If Ricardo and Mill had contented themselves with laying down what the amount of rent was, governed by the quality of the soil's fertility and by the forces which they feebly recognised by the word situation, no harm would have been done. They would have given a tolerably fair description of the causes on which the magnitude of rent depends. It would not indeed have explained what rent is, but it would have expressed truths with which the common agricultural mind was familiar, and they might have retained the command of agricultural ears. But scientific ambition would not be satisfied with so simple and unpretending a statement. It was resolved that the explanation of rent should take the shape of a scientific doctrine; and with this object it invented an addition to it of whose scientific character there could be no doubt. "It converted the land," in the words of Mr.
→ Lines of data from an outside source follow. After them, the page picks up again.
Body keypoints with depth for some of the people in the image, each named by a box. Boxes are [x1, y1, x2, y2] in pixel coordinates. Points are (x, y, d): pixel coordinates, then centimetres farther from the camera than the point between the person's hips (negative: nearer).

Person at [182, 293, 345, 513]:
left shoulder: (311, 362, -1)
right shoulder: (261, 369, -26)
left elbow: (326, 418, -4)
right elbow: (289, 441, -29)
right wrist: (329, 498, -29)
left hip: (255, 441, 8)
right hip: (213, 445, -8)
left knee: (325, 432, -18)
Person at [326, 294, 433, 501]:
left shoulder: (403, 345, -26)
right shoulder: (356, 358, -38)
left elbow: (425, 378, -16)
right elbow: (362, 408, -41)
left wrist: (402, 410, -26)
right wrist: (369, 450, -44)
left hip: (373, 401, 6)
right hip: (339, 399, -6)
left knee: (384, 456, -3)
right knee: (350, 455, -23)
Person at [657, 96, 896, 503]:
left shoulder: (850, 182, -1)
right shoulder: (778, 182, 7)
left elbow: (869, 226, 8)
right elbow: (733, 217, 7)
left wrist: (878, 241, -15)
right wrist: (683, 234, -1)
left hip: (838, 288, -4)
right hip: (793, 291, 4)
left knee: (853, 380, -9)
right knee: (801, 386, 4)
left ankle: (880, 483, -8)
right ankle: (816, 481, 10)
Mill, "which yields least return to the labour and capital employed on it, and gives only the ordinary profit of capital, without leaving anything for rent, into a standard for estimating the amount of rent which will be yielded by all other land. Any land yields as much more than the ordinary profits of stock, as it yields more than what is returned by the worst land in cultivation." This worst land, which had no rent to give, was erected into a standard which should measure rents as accurately as a yard measures distances, and a pound avoirdupois weights. Most useful indeed is the yard which tells us how far it is to Dover, and the lb. weight which informs us how heavy the load of coals is which has reached our door; and delightful truly, would be an instrument which should tell a disputing landlord and tenants, with unerring precision, how much rent exactly each farm was bound to pay. But

* It is much to be regretted that Professor Jevons in his "Primer of Political Economy" should have omitted in his explanation of rent the action of the forces which Ricardo and Mill sum up in the word situation. He affirms "that rent arises from the fact that different pieces of land are not equally fertile," and that "the rent of better land consists of the surplus of its produce over that of the poorest cultivated land." How is it then that inferior land near great towns pays a much higher rent than very good land in the heart of a rural district, far away from railways or canals, burdened with high poor-rates, and sorely in want of lime or other distant manures? Ricardo himself admits, and so does Mill, that if all lands were equally fertile, and, it may be added, equally well situated as to other forces, they would still pay rent to their owners.